> _HOW TO COMPLETE THIS TASK_: Copy out the text of every record below word for word, omitting the pictures.

> _MATERIAL SUPPLIED_:
....
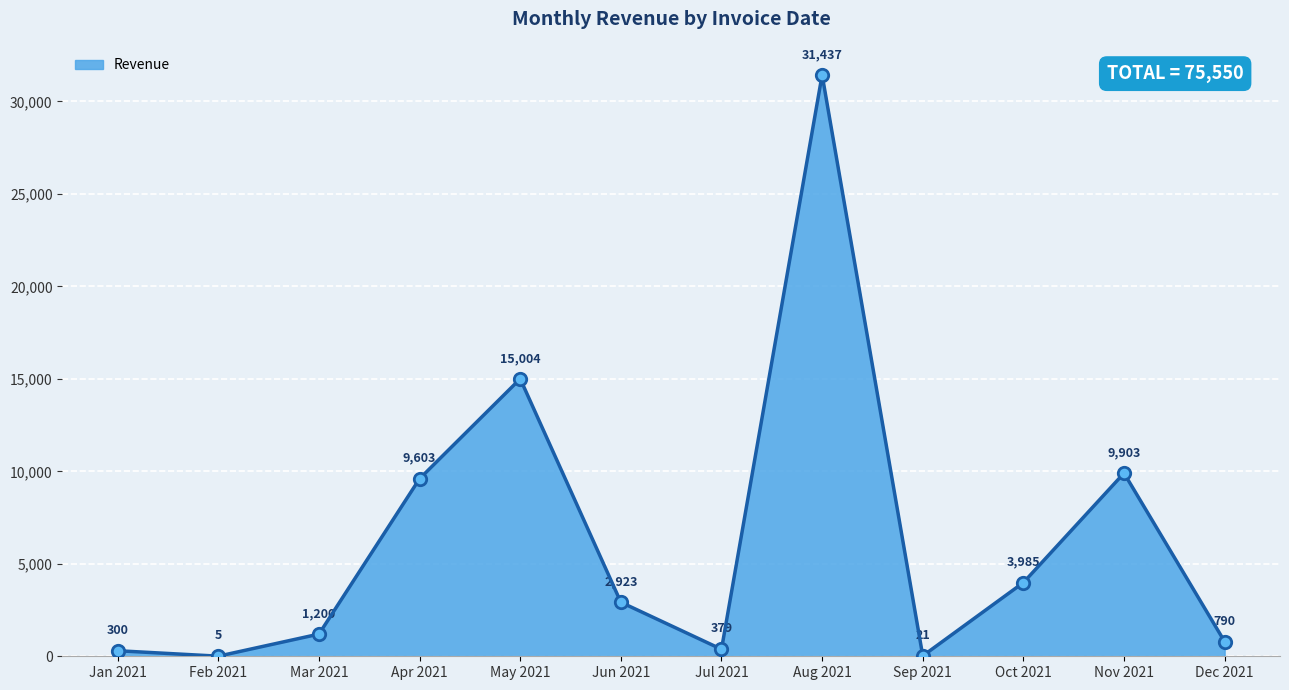

What is the change in value from Jul 2021 to Oct 2021?

+3606.0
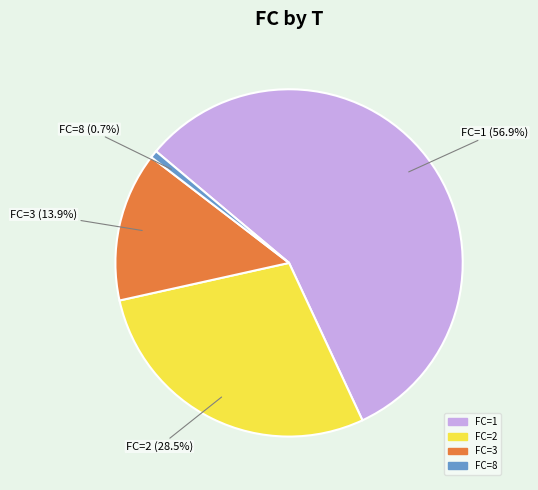

Does any single category account for the majority?

Yes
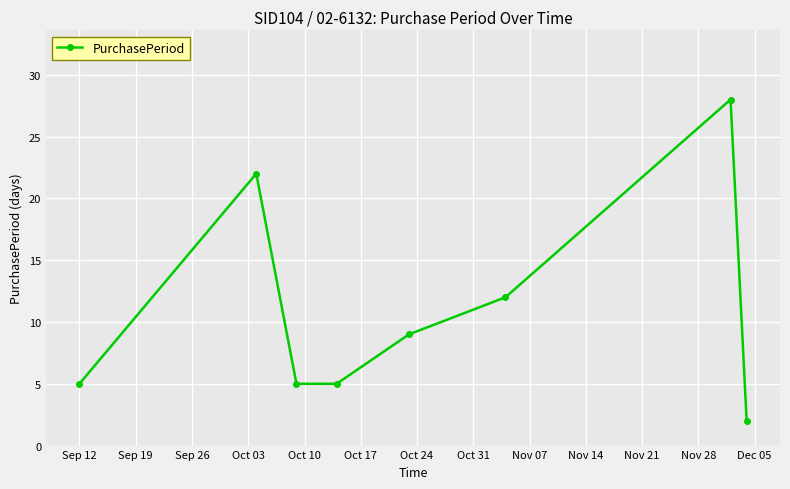

How many values are between 5 and 22?

6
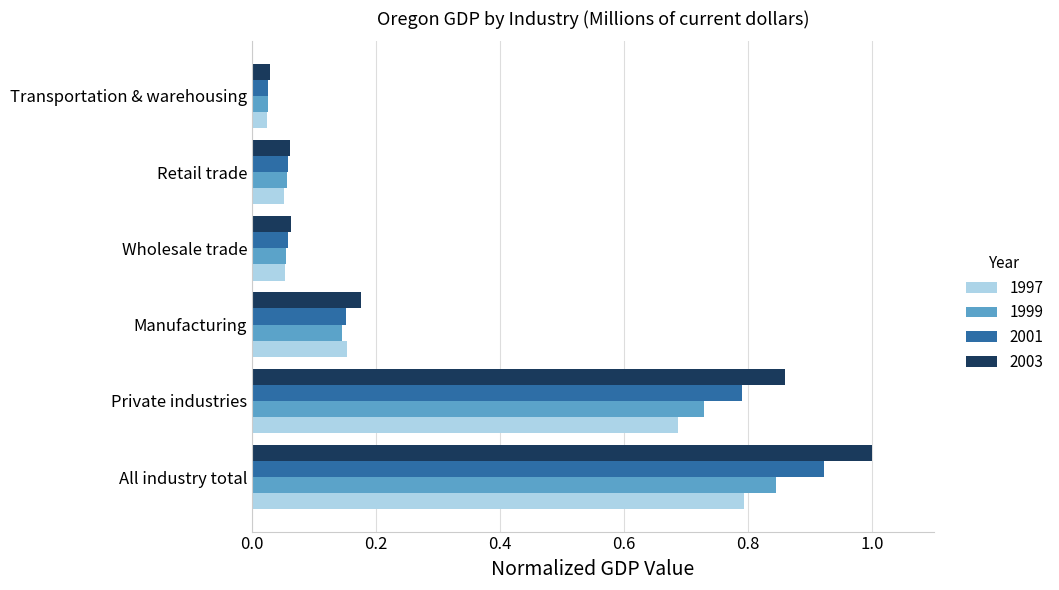

True or false: 2003 has a value of 1.0 at All industry total.

True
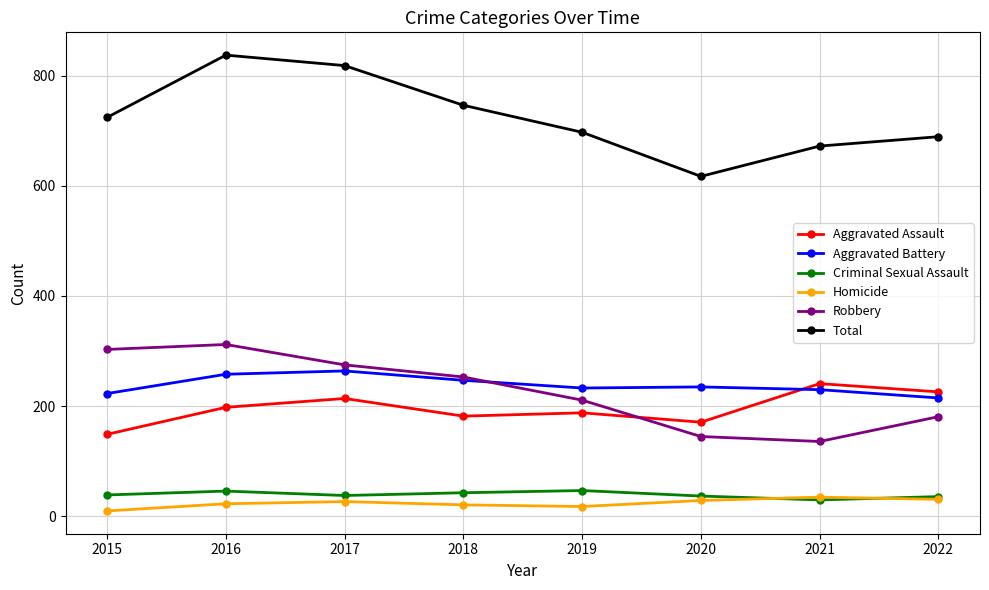

True or false: Homicide and Aggravated Assault cross at least once.

False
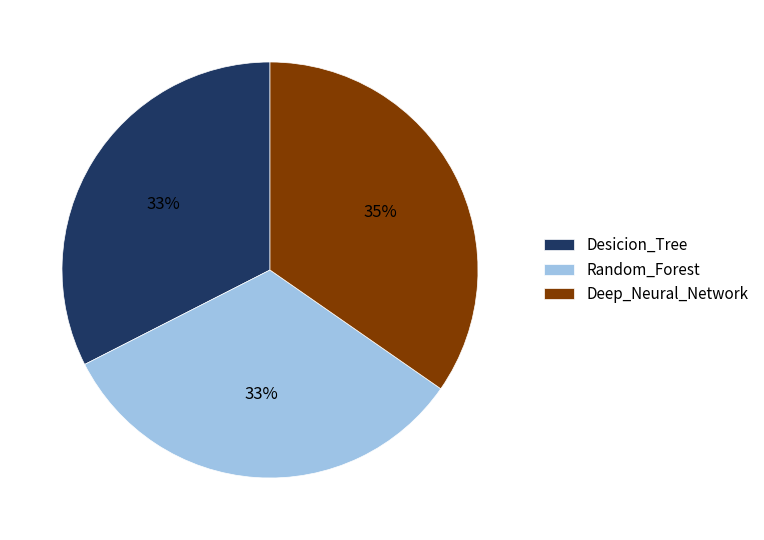

How many segments does this pie chart have?

3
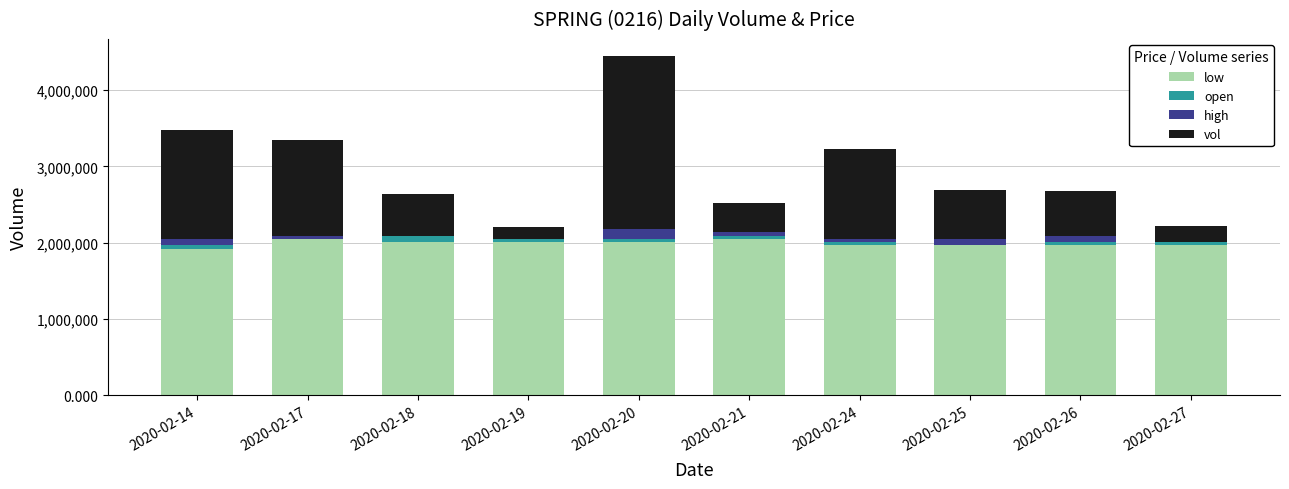

Are the bars grouped side by side (vs. stacked)?

No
....
> _REPLY_:
What is the change in value from Jul 2021 to Oct 2021?

+3606.0

Does any single category account for the majority?

Yes

How many values are between 5 and 22?

6

True or false: 2003 has a value of 1.0 at All industry total.

True

True or false: Homicide and Aggravated Assault cross at least once.

False

How many segments does this pie chart have?

3

Are the bars grouped side by side (vs. stacked)?

No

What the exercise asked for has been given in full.